Huang uses a variety of different sounds and noises to make the music here. One of my favorite Droop tracks is comprised of the sounds of fireworks. There's some bass and other synth work, but the majority of "Fireworx" is made from the whizzes, cracks and explosions of fireworks, as well as sounds of Huang and his friends screaming and wooing as they have a good time (there's a neat video for it on Huang's YouTube page). "Globe Amaranth" and "September" both have quieter parts that simultaneously sound like elevator muzak and music from the game Lumines (which I don't mind at all. I mean, have you played that game?). "Globe Amaranth" is also one of a small handful of tracks that shy away from the loud, wobbly, dominating bass sections (along with "Labyrinth of Ghosts" and "Grey"). These tracks remain pretty quiet the whole way through and serve as a sort of interlude bridging the surrounding tracks. Huang also found ways to incorporate trance music synth, polyphonic ringtone-like sounds, and tribal/jungle noises to forge his interesting take on the genre.

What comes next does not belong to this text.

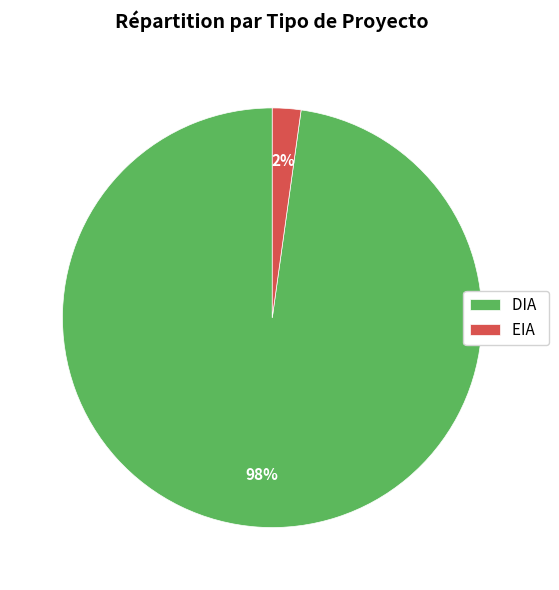

Is the sum of DIA and EIA greater than half?

Yes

As one who doesn't generally partake of the sounds of dubstep, it wasn't too hard to find myself in the groove of Droop. It could just be from the fondness of Andrew Huang's music in general, or it could be that he made good dubstep - or both. Regardless, Droop is a great listen for those who can't get enough of it and for the electronic music connoisseur. Huang's Bandcamp has the whole twelve-track album available for full stream or purchase.